Ich hatte ihn gefragt, wo unser Konsul seinen Sitz hätte, und er sagte mir: in Veracruz. Ich fragte ihn, wie schnell er nach Tampico kommen könne, und er antwortete: in drei Stunden, und ich bat ihn, den Konsul schnellstens anzurufen und ihn zu bitten, sich sofort nach Tampico zu begeben.

"Außerdem muß irgendjemand dort informiert werden, jemand vom Militär, am besten aus der Marine oder irgendeine andere mexikanische Behörde, damit das Schiff in Empfang genommen wird, damit das Schiff auf hoher.See oder im Hafen oder sonstwo in Empfang genommen wird, damit sie das Schiff durchsuchen. Wir stehen den mexikanischen Behörden zur Verfügung. Es kommt uns sogar gelegen, wenn die mexikanischen Behörden auf unsere Bitte hin das Schiff durchsuchen und seine Ladung überprüfen. Wir werden nur nicht erlauben, daß die Yankees das Schiff durchsuchen, - dazu müßten sie Gewalt anwenden, müßten sie das Schiff versenken. Ich weiß nicht, wie sie die Sache regeln werden, aber unsere Mannschaft ist entschlossen, die Fahrt fortzusetzen."

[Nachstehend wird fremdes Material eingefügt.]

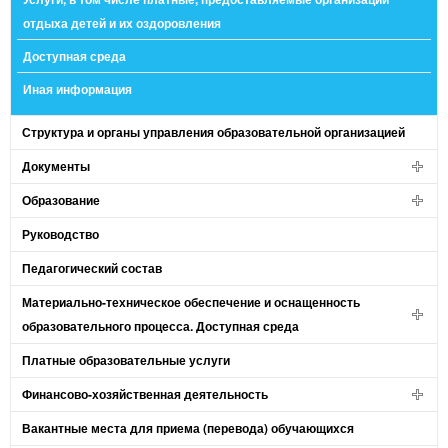
отдыха детей и их оздоровления
Доступная среда
Иная информация
Структура и органы управления образовательной организацией
Документы
Образование
Руководство
Педагогический состав
Материально-техническое обеспечение и оснащенность
образовательного процесса. Доступная среда
Платные образовательные услуги
Финансово-хозяйственная деятельность
Вакантные места для приема (перевода) обучающихся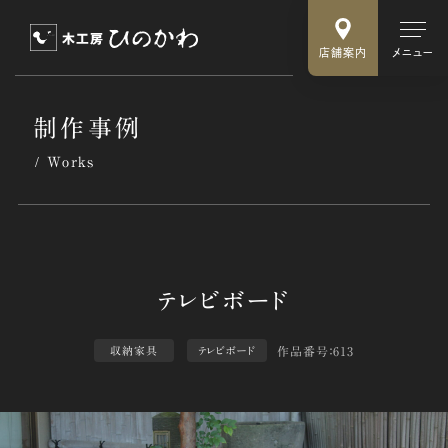
店舗案内
メニュー
制作事例
Works
作品番号：613
収納家具
テレビボード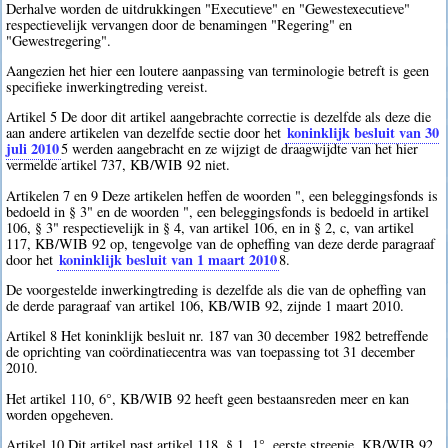
Derhalve worden de uitdrukkingen "Executieve" en "Gewestexecutieve"
respectievelijk vervangen door de benamingen "Regering" en
"Gewestregering".
Aangezien het hier een loutere aanpassing van terminologie betreft is geen
specifieke inwerkingtreding vereist.
Artikel 5 De door dit artikel aangebrachte correctie is dezelfde als deze die
koninklijk besluit van 30
aan andere artikelen van dezelfde sectie door het
juli 2010
5
werden aangebracht en ze wijzigt de draagwijdte van het hier
vermelde artikel 737, KB/WIB 92 niet.
Artikelen 7 en 9 Deze artikelen heffen de woorden ", een beleggingsfonds is
bedoeld in § 3" en de woorden ", een beleggingsfonds is bedoeld in artikel
106, § 3" respectievelijk in § 4, van artikel 106, en in § 2, c, van artikel
117, KB/WIB 92 op, tengevolge van de opheffing van deze derde paragraaf
koninklijk besluit van 1 maart 2010
door het
8
.
De voorgestelde inwerkingtreding is dezelfde als die van de opheffing van
de derde paragraaf van artikel 106, KB/WIB 92, zijnde 1 maart 2010.
Artikel 8 Het koninklijk besluit nr. 187 van 30 december 1982 betreffende
de oprichting van coördinatiecentra was van toepassing tot 31 december
2010.
Het artikel 110, 6°, KB/WIB 92 heeft geen bestaansreden meer en kan
worden opgeheven.
Artikel 10 Dit artikel past artikel 118, § 1, 1°, eerste streepje, KB/WIB 92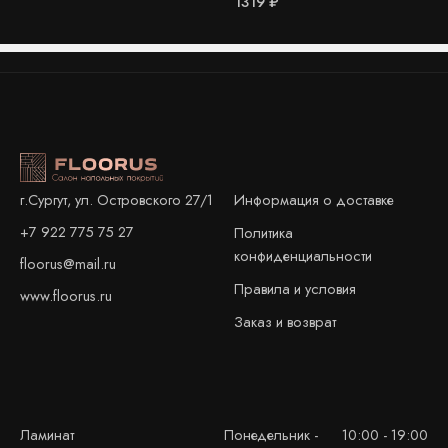
1319
₽
Информация о доставке
г.Сургут, ул. Островского 27/1
+7 922 775 75 27
Политика
конфиденциальности
floorus@mail.ru
Правила и условия
www.floorus.ru
Заказ и возврат
Ламинат
Понедельник -
10:00 - 19:00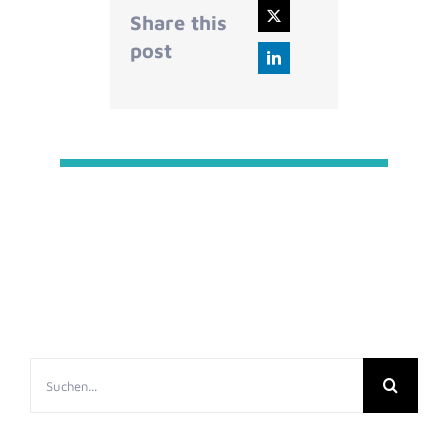
Share this
post
Suche
nach: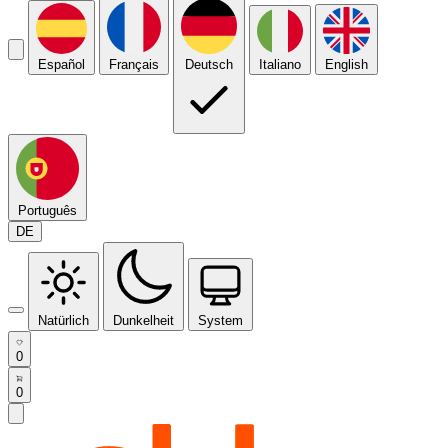
Español
Français
Deutsch
Italiano
English
Português
DE
Natürlich
Dunkelheit
System
0
0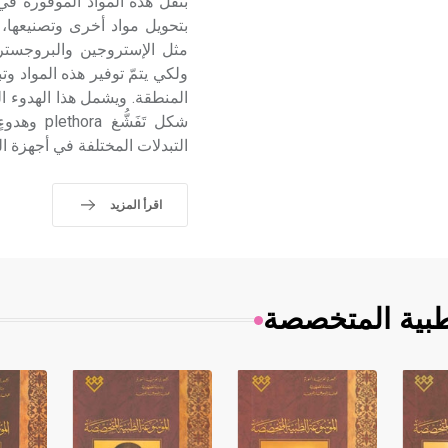
بنقل هذه المواد الموفورة في 
بتحويل مواد أخرى وتصنيعها، ك
مثل الإستروجين والبروجسترون
ولكي يتمّ توفير هذه المواد و
المنطقة. ويشمل هذا الهدوء ال
شكل تَفَ
التبدلات المختلفة في أجهزة ا
اقرأ المزيد
طبية المتخصصة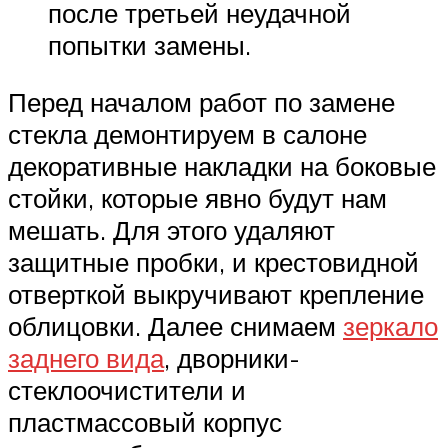
после третьей неудачной
попытки замены.
Перед началом работ по замене
стекла демонтируем в салоне
декоративные накладки на боковые
стойки, которые явно будут нам
мешать. Для этого удаляют
защитные пробки, и крестовидной
отверткой выкручивают крепление
облицовки. Далее снимаем
зеркало
заднего вида
, дворники-
стеклоочистители и
пластмассовый корпус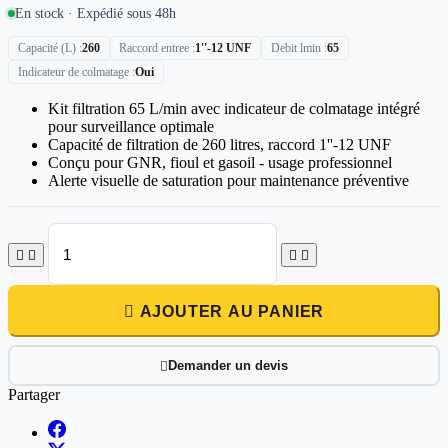
En stock · Expédié sous 48h
Capacité (L)
260
Raccord entree
1''-12 UNF
Debit lmin
65
Indicateur de colmatage
Oui
Kit filtration 65 L/min avec indicateur de colmatage intégré
pour surveillance optimale
Capacité de filtration de 260 litres, raccord 1''-12 UNF
Conçu pour GNR, fioul et gasoil - usage professionnel
Alerte visuelle de saturation pour maintenance préventive





AJOUTER AU PANIER
Demander un devis

Partager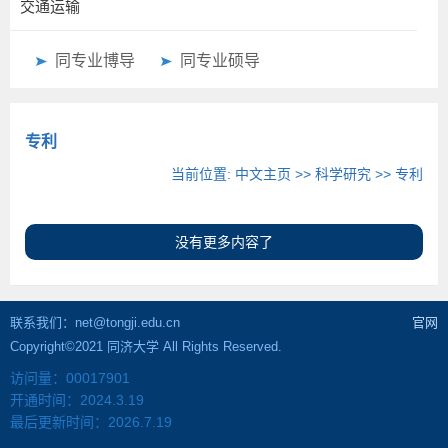
交通运输
同专业博导
同专业硕导
专利
当前位置:
中文主页
>>
科学研究
>>
专利
没有更多内容了
联系我们：net@tongji.edu.cn
官网
Copyright©2021 同济大学 All Rights Reserved.
访问量：
00017901
开通时间：
2024
.
3
.
19
最后更新时间：
2026
.
7
.
19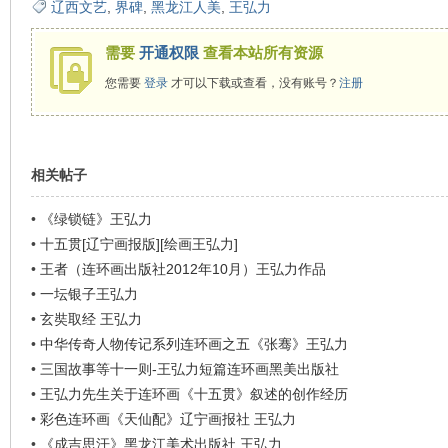
辽西文艺
,
界碑
,
黑龙江人美
,
王弘力
看
需要
开通权限
查看本站所有资源
您需要
登录
才可以下载或查看，没有账号？
注册
相关帖子
•
《绿锁链》王弘力
•
十五贯[辽宁画报版][绘画王弘力]
•
王者（连环画出版社2012年10月）王弘力作品
•
一坛银子王弘力
•
玄奘取经 王弘力
•
中华传奇人物传记系列连环画之五《张骞》王弘力
•
三国故事等十一则-王弘力短篇连环画黑美出版社
•
王弘力先生关于连环画《十五贯》叙述的创作经历
•
彩色连环画《天仙配》辽宁画报社 王弘力
•
《成吉思汗》黑龙江美术出版社 王弘力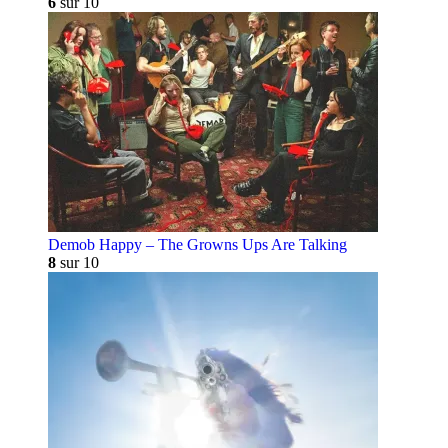
6
sur 10
Demob Happy – The Growns Ups Are Talking
8
sur 10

"Was wir den Yankees gesagt haben; ist, daß wir uns den mexikanischen Behörden unterstellen werden. Aber wir müssen den mexikanischen Behörden zu verstehen geben, daß wir ihnen sogar dankbar wären, wenn sie eine Durchsuchung unseres Schiffes durchführen und die Rechtmäßigkeit und die Situation des Schiffes überprüfen würden; aber wir wissen nicht, ob das Schiff bis nach Mexiko kommt, ob die Yankees es nicht um 4.00 Uhr morgens versenken werden." Das ist gegen 3.00 Uhr, und wir wissen einfach nicht, ob das Schiff bis nach Mexiko kommen wird."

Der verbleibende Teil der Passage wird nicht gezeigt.